Pithoragarh is located at . in the district of Pithoragarh, Uttarakhand, India. It lies in the revenue division of Kumaon and is located 188 km northeast of Nainital, the administrative headquarters of Kumaon. It has an average elevation of 1,627 metres (5,338 feet). It is situated in the centre of the western half of the Saur Valley. The valley is spread across around 50 square kilometers. According to the Bureau of Indian Standards, on a scale ranging from I to V in order of increasing susceptibility to earthquakes, the city lies inside seismic zone V. It lies in the Moderate damage risk (B) area in the Wind & Cyclone Zone and is declared a No Flood Zone.

===Climate===
Pithoragarh has a monsoon-influenced climate. The summer season from April to mid-June is moderately warm with occasional thunderstorms, whilst the monsoon season from mid-June to mid-September is humid with heavy showers almost daily. This gives way to a warm and sunny autumn season. The winter season brings pleasant afternoons, very cold mornings, and spells of frontal rain accompanied by sparse snowfall.
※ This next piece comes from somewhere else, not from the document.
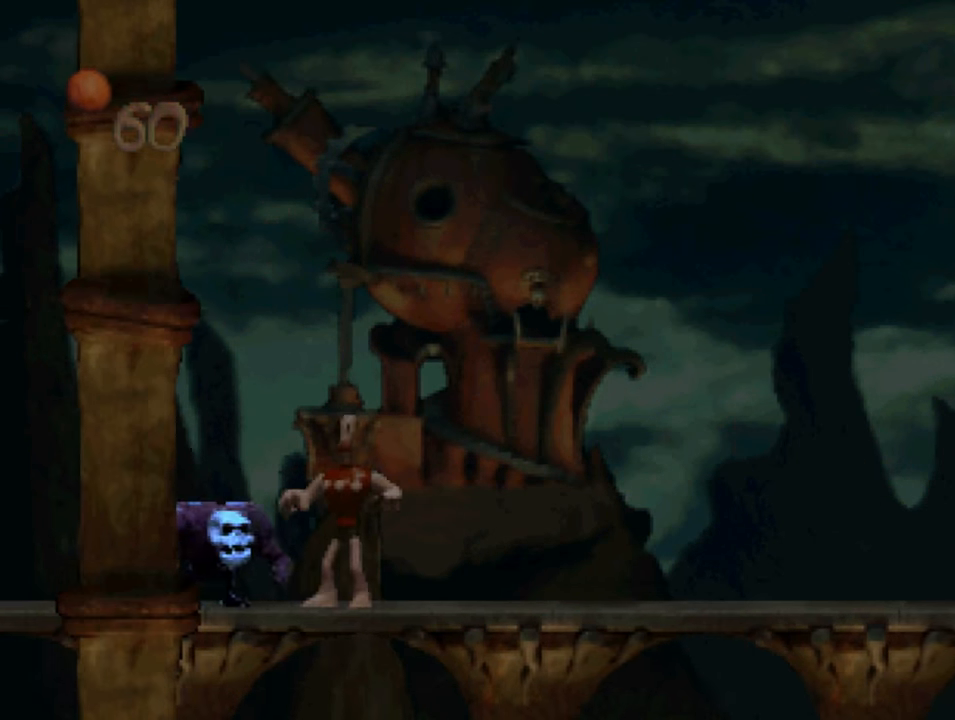
{"buttons": ["DPAD_RIGHT"], "left_stick": "center", "right_stick": "center", "events": [[17, "DPAD_RIGHT", "down"], [117, "CROSS", "down"], [384, "CROSS", "up"], [450, "SQUARE", "up"]]}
Climate data for Pithoragarh
| Month | Jan | Feb | Mar | Apr | May | Jun | Jul | Aug | Sep | Oct | Nov | Dec | Year |
| Mean daily maximum °C (°F) | 13.7 (56.7) | 15.5 (59.9) | 20.7 (69.3) | 25.9 (78.6) | 28.7 (83.7) | 28.5 (83.3) | 25.9 (78.6) | 25.4 (77.7) | 24.9 (76.8) | 23.3 (73.9) | 19.7 (67.5) | 15.8 (60.4) | 22.3 (72.1) |
| Daily mean °C (°F) | 7.8 (46.0) | 9.4 (48.9) | 14.2 (57.6) | 19.2 (66.6) | 22.1 (71.8) | 23.1 (73.6) | 21.9 (71.4) | 21.6 (70.9) | 20.4 (68.7) | 17.4 (63.3) | 13.2 (55.8) | 9.7 (49.5) | 16.7 (62.1) |
| Mean daily minimum °C (°F) | 1.9 (35.4) | 3.4 (38.1) | 7.7 (45.9) | 12.6 (54.7) | 15.7 (60.3) | 17.7 (63.9) | 17.9 (64.2) | 17.8 (64.0) | 16 (61) | 11.5 (52.7) | 6.8 (44.2) | 3.5 (38.3) | 11 (52) |
| Average precipitation mm (inches) | 37.4 (1.47) | 42.8 (1.69) | 39.4 (1.55) | 34.7 (1.37) | 56.7 (2.23) | 164.8 (6.49) | 317.3 (12.49) | 305.2 (12.02) | 174.4 (6.87) | 47.9 (1.89) | 7.3 (0.29) | 16.7 (0.66) | 1,244.5 (49.00) |
| Average precipitation days | 3.4 | 3.8 | 3.7 | 3.1 | 4.1 | 10.9 | 16.5 | 17.6 | 10.5 | 2.9 | 1.2 | 1.3 | 79.1 |
Source: Weatherbase

== Government and politics ==
Pithoragarh is an urban town with a Nagar Nigam, or municipal corporation, spread over an area of 9 square km. It is divided into 40 wards for the sake of administration. It is also part of the Almora Lok Sabha Constituency, and has BJP MP Ajay Tamta representing the city and is a part of the Pithoragarh Vidhan Sabha constituency, represented by INC's Mayukh Mahar.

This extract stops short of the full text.